Aim of the exercise. Copy all the records exactly; the complete set is the expected result.

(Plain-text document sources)
--------------------------------
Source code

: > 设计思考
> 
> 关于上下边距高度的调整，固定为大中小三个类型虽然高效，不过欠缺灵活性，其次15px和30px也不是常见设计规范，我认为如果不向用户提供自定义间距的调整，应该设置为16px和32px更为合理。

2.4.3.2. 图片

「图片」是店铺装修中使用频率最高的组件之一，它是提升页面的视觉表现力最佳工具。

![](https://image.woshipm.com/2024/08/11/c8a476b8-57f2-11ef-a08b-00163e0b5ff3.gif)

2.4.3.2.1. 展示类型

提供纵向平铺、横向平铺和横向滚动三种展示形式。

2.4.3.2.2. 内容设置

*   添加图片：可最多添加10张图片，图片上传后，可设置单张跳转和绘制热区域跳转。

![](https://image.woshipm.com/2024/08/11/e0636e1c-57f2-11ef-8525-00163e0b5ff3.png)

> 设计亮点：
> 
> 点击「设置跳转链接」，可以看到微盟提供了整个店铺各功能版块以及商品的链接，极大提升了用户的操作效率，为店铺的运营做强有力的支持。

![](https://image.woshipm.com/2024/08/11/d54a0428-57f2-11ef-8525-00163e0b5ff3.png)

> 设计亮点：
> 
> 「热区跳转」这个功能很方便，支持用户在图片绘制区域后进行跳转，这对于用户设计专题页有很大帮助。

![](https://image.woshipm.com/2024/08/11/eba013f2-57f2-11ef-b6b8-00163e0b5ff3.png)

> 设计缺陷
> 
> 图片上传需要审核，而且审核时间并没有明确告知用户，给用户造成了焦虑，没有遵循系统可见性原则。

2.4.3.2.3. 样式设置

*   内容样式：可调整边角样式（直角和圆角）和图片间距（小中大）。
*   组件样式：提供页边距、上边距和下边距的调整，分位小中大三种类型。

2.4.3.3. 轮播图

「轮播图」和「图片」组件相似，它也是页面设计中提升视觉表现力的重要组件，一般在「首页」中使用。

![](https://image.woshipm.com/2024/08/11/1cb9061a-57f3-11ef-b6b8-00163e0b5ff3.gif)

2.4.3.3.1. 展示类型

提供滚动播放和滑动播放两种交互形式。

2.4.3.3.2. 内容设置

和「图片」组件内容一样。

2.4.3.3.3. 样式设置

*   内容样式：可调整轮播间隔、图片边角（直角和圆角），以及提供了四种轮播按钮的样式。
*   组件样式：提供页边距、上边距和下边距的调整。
--------------------------------
Result.
Source code

: > 设计思考
> 
> 关于上下边距高度的调整，固定为大中小三个类型虽然高效，不过欠缺灵活性，其次15px和30px也不是常见设计规范，我认为如果不向用户提供自定义间距的调整，应该设置为16px和32px更为合理。

2.4.3.2. 图片

「图片」是店铺装修中使用频率最高的组件之一，它是提升页面的视觉表现力最佳工具。

![](https://image.woshipm.com/2024/08/11/c8a476b8-57f2-11ef-a08b-00163e0b5ff3.gif)

2.4.3.2.1. 展示类型

提供纵向平铺、横向平铺和横向滚动三种展示形式。

2.4.3.2.2. 内容设置

*   添加图片：可最多添加10张图片，图片上传后，可设置单张跳转和绘制热区域跳转。

![](https://image.woshipm.com/2024/08/11/e0636e1c-57f2-11ef-8525-00163e0b5ff3.png)

> 设计亮点：
> 
> 点击「设置跳转链接」，可以看到微盟提供了整个店铺各功能版块以及商品的链接，极大提升了用户的操作效率，为店铺的运营做强有力的支持。

![](https://image.woshipm.com/2024/08/11/d54a0428-57f2-11ef-8525-00163e0b5ff3.png)

> 设计亮点：
> 
> 「热区跳转」这个功能很方便，支持用户在图片绘制区域后进行跳转，这对于用户设计专题页有很大帮助。

![](https://image.woshipm.com/2024/08/11/eba013f2-57f2-11ef-b6b8-00163e0b5ff3.png)

> 设计缺陷
> 
> 图片上传需要审核，而且审核时间并没有明确告知用户，给用户造成了焦虑，没有遵循系统可见性原则。

2.4.3.2.3. 样式设置

*   内容样式：可调整边角样式（直角和圆角）和图片间距（小中大）。
*   组件样式：提供页边距、上边距和下边距的调整，分位小中大三种类型。

2.4.3.3. 轮播图

「轮播图」和「图片」组件相似，它也是页面设计中提升视觉表现力的重要组件，一般在「首页」中使用。

![](https://image.woshipm.com/2024/08/11/1cb9061a-57f3-11ef-b6b8-00163e0b5ff3.gif)

2.4.3.3.1. 展示类型

提供滚动播放和滑动播放两种交互形式。

2.4.3.3.2. 内容设置

和「图片」组件内容一样。

2.4.3.3.3. 样式设置

*   内容样式：可调整轮播间隔、图片边角（直角和圆角），以及提供了四种轮播按钮的样式。
*   组件样式：提供页边距、上边距和下边距的调整。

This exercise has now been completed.